The Next Time You Read Central Bank Policies Create Growth…

By: Daniel Lacalle

(From Daniel Lacalle on Twitter)

His article last year “Are Central Banks Nationalising the Economy?” explains how the two charts are connected:

The government is not issuing “productive money” just a promise of higher revenues from higher taxes, higher prices or confiscation of wealth in the future. Money supply growth is a loan that government borrows but we, citizens, pay. The payment comes with the destruction of purchasing power and confiscation of wealth via devaluation and inflation. The “wealth effect” of stocks and bonds rising is inexistent for the vast majority of citizens, as more than 90% of average household wealth is in deposits.

In fact, massive monetization of debt is just a way of perpetuating and strengthening the crowding-out effect of the public sector over the private sector. It is a de facto nationalization. Because the central bank does not go “bankrupt,” it just transfers its financial imbalances to private banks, businesses, and families.

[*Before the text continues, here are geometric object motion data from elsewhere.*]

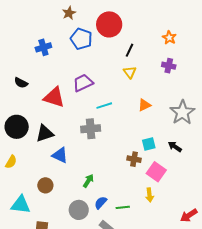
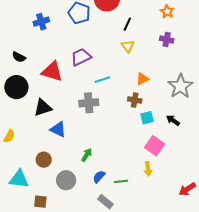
black circle: (17, 127) -> (16, 87), moved
brown cross: (134, 159) -> (135, 100), moved
gray circle: (79, 210) -> (66, 180), moved

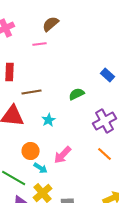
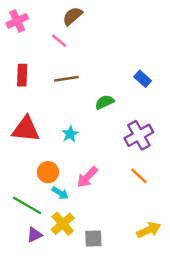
pink line: (40, 44) -> (59, 41), turned 48
brown line: (32, 92) -> (66, 79), moved

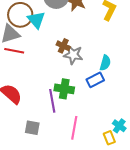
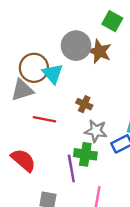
red line: (14, 51) -> (44, 119), moved
gray star: (73, 55) -> (96, 131), moved

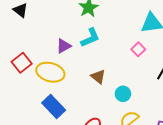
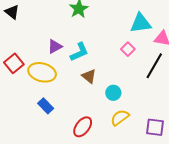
cyan L-shape: (90, 38) -> (79, 52), moved
blue rectangle: (54, 106) -> (46, 106), size x0.7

The central bank can “print” all the money it wants and the government benefits from it, but the ones that suffer financial repression are the rest. By generating subsequent financial crises through loose monetary policies and always being the main beneficiary of the boom, and the bust, the public sector comes out from these crises more powerful and more indebted, while the private sector suffers the crowding-out effect in crisis times, and the taxation and wealth confiscation effect in expansion times.

No wonder that government spending to GDP is now almost 40% in the OECD and rising, the tax burden is at all-time highs and public debt soars.

Monetization is a perfect system to nationalize the economy passing all the risks of excess spending and imbalances to taxpayers. And it always ends badly. Because two plus two does not equal twenty-two. As we tax the productive to perpetuate and subsidize the unproductive, the impact on purchasing power and wealth destruction is exponential.

To believe that this time will be different and governments will spend all that massive “very expensive free money” wisely is simply delusional. The government has all the incentives to overspend as its goal is to maximize budget and increase bureaucracy as means of power. It also has all the incentives to blame its mistakes on an external enemy. Governments always blame someone else for their mistakes. Who lowers rates from 10% to 1%? Governments and central banks. Who is blamed for taking “excessive risk” when it explodes? You and me. Who increases money supply, demands “credit flow,” and imposes financial repression because “savings are too high”? Governments and central banks.

Who is blamed when it explodes? Banks for “reckless lending” and “de-regulation”.